AI and ML are the two pillars of the digital revolution, enabling an immense productivity gain, that the corporate world is on the cusp of. Although interchangeably used, it’s important to differentiate: in a nutshell, AI or Artificial Intelligence is the concept of machines to carry out tasks smartly, whereas ML or Machine Learning refers to an application of AI to analyze data, to discover, to recommend, to forecast and to learn from large data sets. The supply chain is one of the primary industrial areas that stand to gain a lot from the successful incorporation and implementation of AI and ML, as showcased in the three use cases for predicting customer behavior, demand forecasting, or avoiding charge-back risks.
Moreover, utilizing AI and ML in the decision-making and execution pipeline can either improve capabilities to seize unexpected market opportunities and shifts or nullify most of the flaws in most supply chains today.
But, are there any obstacles to the broader use of AI and ML in current supply chain systems?
Current supply chain management systems suffer from several limitations and gaps, some of which can often be fatal to the business. These include:
- Most current systems cannot obtain 360-degree visibility of the end-to-end supply chain, wrestling in incomplete data.
- Even if the system manages to capture all possible data, it does not have the processing intelligence to derive the right insights from them.
- Current systems do not have the intelligence to weed out useless data or assess the usability of certain data in specific situations, which makes it inefficient.
- Present systems can often not distinguish between the gravity of different insights. It might highlight a piece of information about something serious that could make or break the business as lightly as another insignificant piece of information.
- The systems in use now are not the state of the art tools when it comes to forecasting and analysis.
- There is no established system of records for decision-making and tracking in order to enable AI to recommend better decisions.
- The supply chain and the connected systems and channels have become far more complex and dynamic, something the legacy systems can no longer keep up with.
However, using the latest technology systems based on closed-loop performance management and leveraging AI and ML for intelligent recommendations can bridge these gaps.
So, how AI And ML can help make better decisions?

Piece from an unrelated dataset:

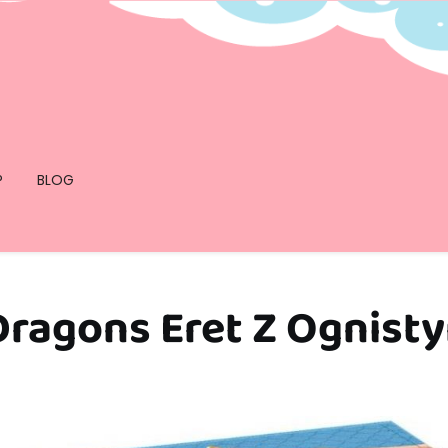
P
BLOG
Dragons Eret Z Ognist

Most current analytics and data systems are retrospective, harping on past data and instances to speculate about the future. However, the factors influencing the present and future markets are quite different from the past.
Many new variables are now in the equation while the values and relevance of past ones have drastically changed. A retrospective approach alone no longer cuts it.
The order of the day is the need for precise predictive and prescriptive algorithms that can take every variable and parameter active in the moment and likely to be operative in the future with all available data to provide accurate forecasts and insights.
This will make the basis on which decisions could be made more relevant and meaningful. A facet of this is proved by this 2018 study. To augment decision-making, one needs decision tracking; only this will allow one to improve and learn over time.
Nonetheless, the very nature of AI dictates that it will gather data from all possible sources, process all applicable factors, and use the information so produced to suggest the next step. In the same vein and maybe more realistic with current technology, ML will take into account all applicable data, detect patterns and trends from it, and learn from the same to apply it in future instances. This allows decisions made to have greater potential for success when executed.
What’s the relevance of AI And ML in supply chain management and execution?
Gartner believes that AI and ML are two of the next big things in supply chains. We share this view and expect further automation for routine tasks and the more complex ones that take humans too long to prepare for, process, and implement.
So, on the one hand, for routine tasks, execution times would be reduced drastically due to simple decision-making no longer needing human intervention and tasks becoming automated.
At the same time, for the complex tasks, it will become easier for the executives to make informed decisions that will have greater chances of success, thus reducing the need for long-drawn, time-consuming planning, preparation, and risk management.
While AI and ML will assist and improve the work of decision-makers, they will not (yet) lead to full automation. Nothing can replace the human element of decision-making without consequences, as explained in an article on the current state of combining human and artificial intelligence for strategic organizational decision-making.
The best solution thus is a symbiotic relationship between human decision-makers and executives and closed-loop decision-making systems driven by AI and ML for supply chain management.